Facebook recently paid me a bounty for pointing out a problem that enabled this type of pinpoint targeting accuracy on their ad platform despite a policy that greatly limited it. It's interesting that LinkedIn doesn't consider it a privacy problem. I noticed that you could create custom audiences for ads by simply using anyone's FB vanity URL and appending @facebook.com to target by email. So if the vanity url of the target was facebook.com/mark, then you could target an ad to that person by simply adding mark@facebook.com to a custom audience list. They have now fixed it, but this same thing the author did here could have also been done on FB until about 2 months ago (and can still be done, but now you need their actual email address to target them).
I found this exploit a while back; when I checked more recently, the minimum number of people that you need to target in order for an ad to be accepted is closer to 1000. So it's harder to replicate.
similarly, with the facebook thing. I saw that Facebook is rolling back usage of the facebook.com email addresses, so I'm not sure how long that will keep working.
I wish I'd known this back when I was actually running Facebook ads. I'm glad it was pointed out to them, but would have been great to know as I worked at an early large-scale FB advertiser.

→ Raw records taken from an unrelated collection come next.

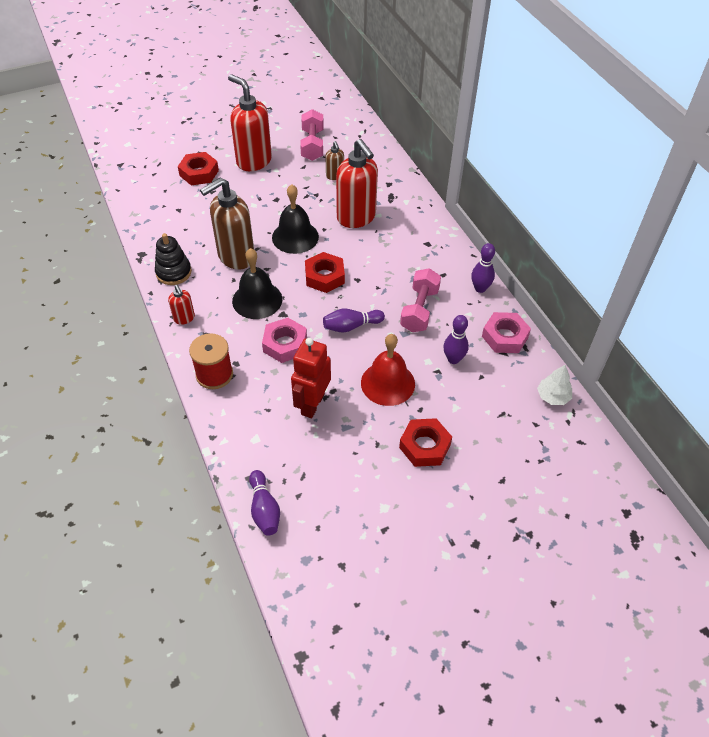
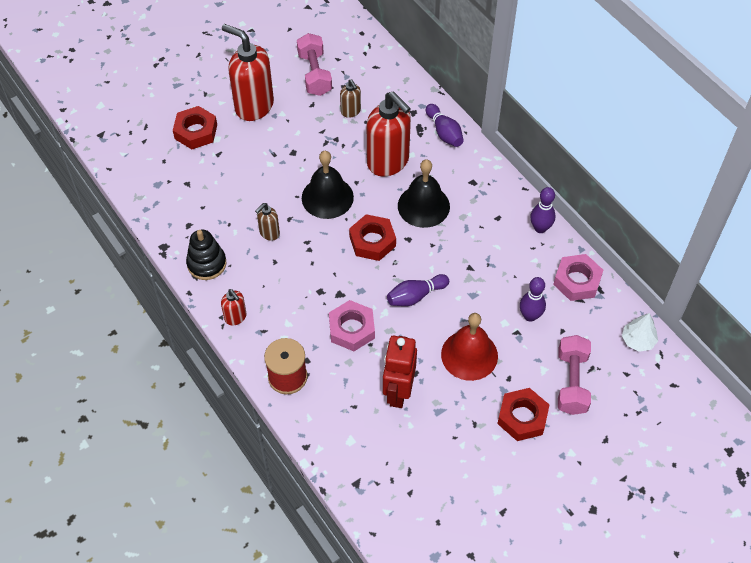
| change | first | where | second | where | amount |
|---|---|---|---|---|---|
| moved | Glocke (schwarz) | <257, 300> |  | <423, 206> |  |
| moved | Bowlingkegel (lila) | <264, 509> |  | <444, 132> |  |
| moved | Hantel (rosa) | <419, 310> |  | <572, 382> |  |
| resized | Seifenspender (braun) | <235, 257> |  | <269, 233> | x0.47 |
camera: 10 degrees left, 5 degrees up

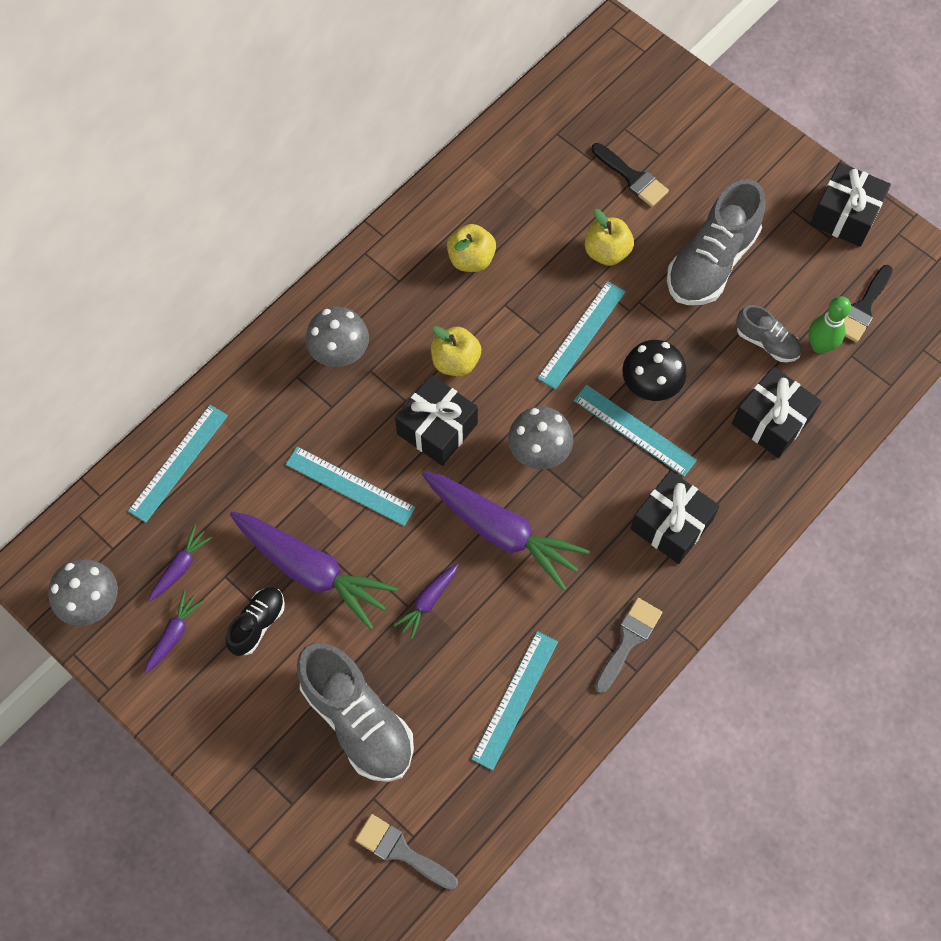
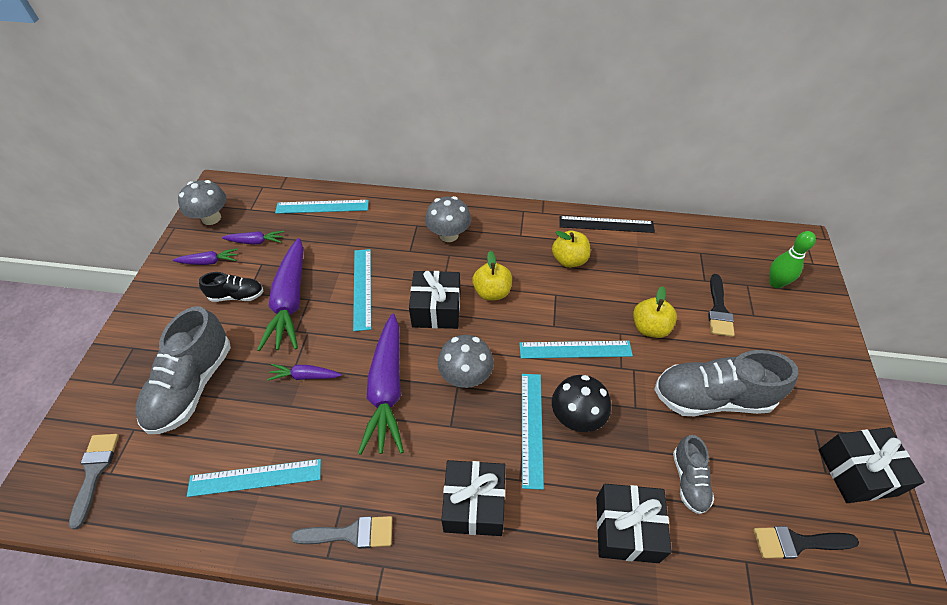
| change | first | where | second | where | amount |
|---|---|---|---|---|---|
| added |  |  | Lineal (schwarz) | <606, 224> |  |
| moved | Bowlingkegel (grün) | <819, 346> |  | <776, 283> |  |
camera: 55 degrees right, 15 degrees down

I'm not getting how this is a hack and any different to just using LI's targeted ads as they are intended. Last time I checked the minimum was 1000 people.
Smart, but are you legally allowed to use people's photo in ads without their permission? (Not a big issue in this case and probably it would have worked even without the photo, but I'm curious.)
I'm not sure if it's 'legally' allowed. It's almost definitely against LinkedIn's terms of service I'd imagine though!
I'd think that with anything like this; if it were illegal, then likely the individual themselves would have to sue me. Hopefully they wouldn't want to take it that far once I explained to them that I was just targeting them and trying to get their attention etc. Certainly for Thomas, Vungle turned out to be quite a good investment thus far and a nice story, so I hope he wont sue me ;)
Jaksmit if you are still around responding I am curious...if only 2 people clicked your ad including the target himself, then how is it the very next day after the ad was created the target was "inundated with emails from his friends telling him to check out our landing page"?
@will_brown + @WalterGR sorry that it was unclear. This was one ad-campaign targeting just Thomas (+ 6 randomers). I ran a number of other variations targeting investors that were connected to him and others in his network. These still didn't target too many people (I'd say <100); but still got a lot of attention.
I'm also guessing that some people might have just told him they'd seen his face on a LinkedIn ad. Not necessarily clicked through to it.
Thanks, I misunderstood and thought you created 2 campaigns and only the one recieved click throughs. Anyway the epitome of working smart and not hard...although I am sure you're doing plenty of both.
>inundated with emails from his friends telling him to check out our landing page.
when later we learn only 5 people viewed the ad and 2 people clicked. Either way, cool story, the details really do get to me.